So, I’m walking north on Broad Street heading out for my usual lunch/shopping break yesterday afternoon and I overhear this half of a cell phone conversation:
“I’m here! I just got here and it’s great. This city is amazing. I’m on Broad Street and there’s this huge church in front of me; it’s just unbelievable...”
Now as someone who grew up in a tourist town (D.C.) and has quickly come to love my adopted home of Philly (been here since January), I really wanted to stop and let this fellow-fan-of-Philly know that she was looking at City Hall.
But I was stuck. I was raised in the South and I was taught to mind my manners, say “please” and “thank you” and respect people’s privacy (aka don’t listen to other people’s conversations and if you do pretend you don’t hear anything). But this is such a fabulous, photogenic city that I could barely contain the urge to jump in and tell the lady what building she was admiring.
Let’s face it, cell phone usage has effectively blurred the line between public and private. Once I shared a late-night taxi with a couple of total strangers, one of whom was having an intimate conversation with a woman who was obviously playin’ him (“I just don’t know if I should come by. You’re sending me mixed messages.”). Another time, I asked a woman on the bus to keep it down because she was talking so loudly on the phone that I couldn’t concentrate on what I was reading even though I was sitting three rows away from her. Just this morning, I got to hear this bit of scintillating conversation: “I’m on the elevator right now. I should be there in 10 minutes.”

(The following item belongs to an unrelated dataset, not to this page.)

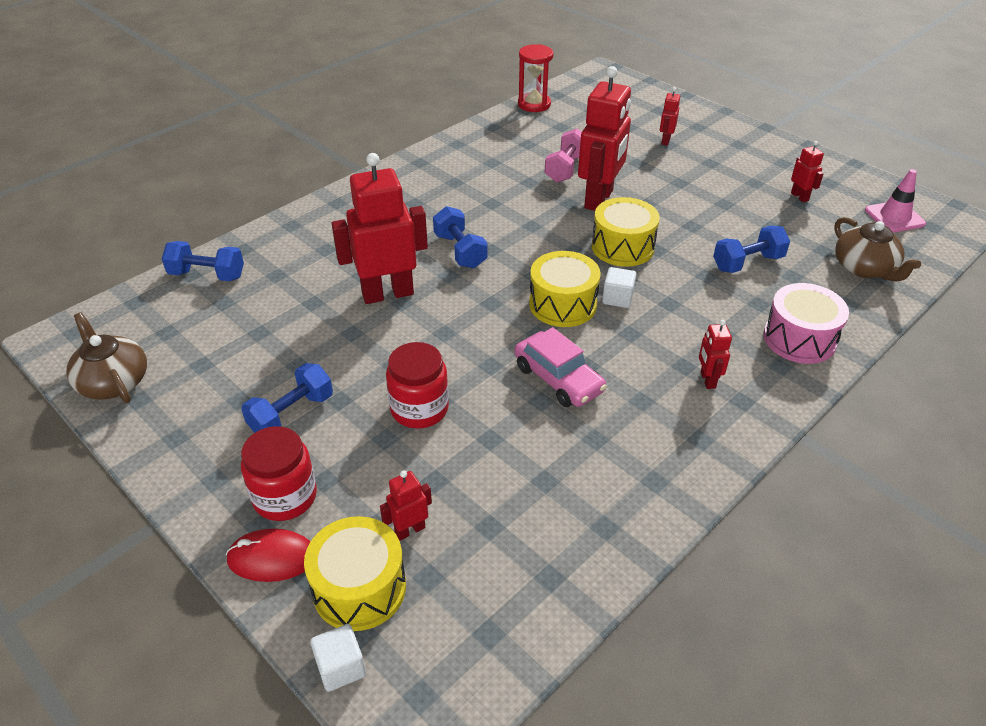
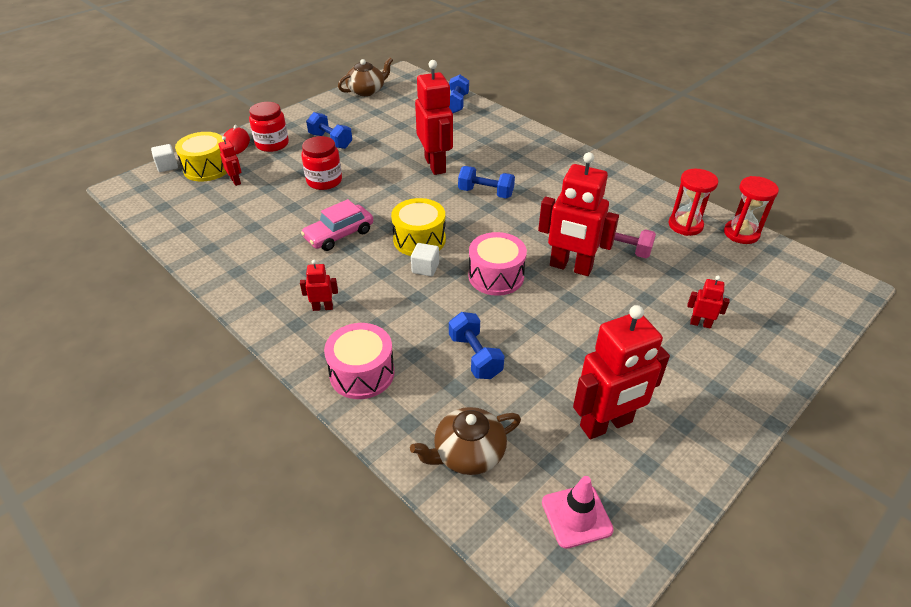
camera: 90 degrees right, 0 degrees up
(460, 251) = (485, 193): blue dumbbell -> blue dumbbell turned 45 degrees clockwise
(522, 129) = (685, 225): none -> red hourglass
(622, 247) = (496, 276): yellow drum -> pink drum
(799, 196) = (606, 424): red robot -> red robot, size x2.22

Cell phone use is so ubiquitous you gotta wonder how we ever knew what to bring home from the grocery store back in the “good ole days.” (And how did we make it through a concert without sneaking a quickie snapshot or two with our camera phones?)
Honestly, I’m starting to feel we should have no qualms about commenting or joining in when we overhear cell phone conversations. It’s not like cell phone users lower their voices or otherwise acknowledge the fact that their private conversations are in the public domain. But, what can I say, as long as I keep hearing that little voice in my head telling me to be polite, I’m going to mind my own business and ignore the fact that I’ve just heard what is still – in my mind at least – a private conversation that didn’t include me. After all, I’m 4’11” – who knows what might happen if I jump in on the wrong conversation!?